(Photo by John Lynch)
“To hold a hand is to give of one’s heart.” A nurse had written these words in a letter to a nursing journal in the 1960s, expressing the ambivalence she felt about holding the hand of a dying patient. Her first nursing position was under a head nurse who gave her no guidance and who was critical. She became so disillusioned that she almost left nursing. Many years later, a new patient who was alone and dying asked this nurse to hold her hand. Ironically, the patient was the former head nurse who years before had been so unkind to her. Even as a professional she could not put her feelings aside to give of herself to the person who had almost shattered her career.
I have a similar personal story, but this one has a different ending.
When I came to work in the medical ICU at The Methodist Hospital in Houston, I was an inexperienced young nurse. My director welcomed me with open arms. Despite my lack of knowledge at the time, she always treated me with respect and dignity.
She taught me nursing tips that I have passed on to others. So many times she walked through the ICU and stopped to do something special for a patient. I always admired her for that. She was my role model and mentor.
One day, she called an unexpected meeting to inform her staff that she was leaving the hospital. Eventually, I lost track of her whereabouts.
Years later, she arrived on my unit as a patient. We were delighted to see each other. I held her hand as her stretcher was wheeled to the OR. It was the natural thing to do.

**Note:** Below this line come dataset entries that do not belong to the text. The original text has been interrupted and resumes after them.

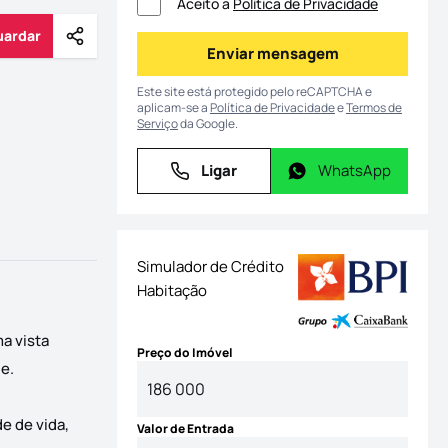
Aceito a
Política de Privacidade
uardar
Partilhar
Guardar
Enviar mensagem
Enviar mensagem
Este site está protegido pelo reCAPTCHA e
aplicam-se a
Política de Privacidade
e
Termos de
Serviço
da Google.
Ligar
WhatsApp
Ligar
WhatsApp
Simulador de Crédito
Habitação
a vista
Preço do Imóvel
e.
de de vida,
Valor de Entrada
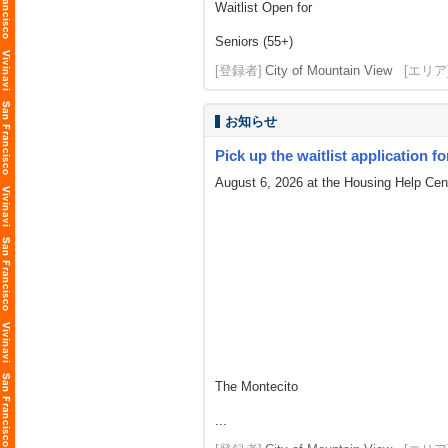
Waitlist Open for
Seniors (55+)
[登録者]
City of Mountain View
[エリア
お知らせ
Pick up the waitlist application fo
August 6, 2026 at the Housing Help Cent
The Montecito
...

Every day while she was in the hospital, I visited her. We shared old stories, our experiences in life, and our mutual love for nursing. One day she told me her surgeon had informed her he was “cautiously optimistic,” but I could see she was still very worried. I remember telling her, “I was cautiously optimistic when you hired me, and I’m still here!” She reached up and hugged me and I hugged her back. At that magical moment, it was evident that the unique bond and respect we had developed so many years previously as a manager and a nurse had never changed.

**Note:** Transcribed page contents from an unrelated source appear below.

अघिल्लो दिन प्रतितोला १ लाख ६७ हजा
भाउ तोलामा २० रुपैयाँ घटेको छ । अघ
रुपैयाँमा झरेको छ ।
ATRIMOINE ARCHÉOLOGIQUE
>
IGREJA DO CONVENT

For the next several years, we exchanged Christmas cards. In the last card I received from her, I noted that her penmanship had changed. In this card she wrote, “We are so blessed to have experienced a kindof nursing new nurses will never know. We also are blessed to know nursing as it is now and to think about what it will be.”
While I was on vacation months later, she was on my mind. When I returned to work, a colleague gave me a copy of her obituary. There were so many beautiful thoughts about her life as a nurse: “Her love for nursing, her great compassion for others, and her deep commitment to ethical practice inspired her three daughters and two of her granddaughters to become nurses.” The final request was to send any donations to a nursing scholarship fund.
So often we never get the opportunity to tell people before they die what kind of impact they have had in our lives. Not only was I able to do just that, but I had the ultimate honor of being there to hold a hand.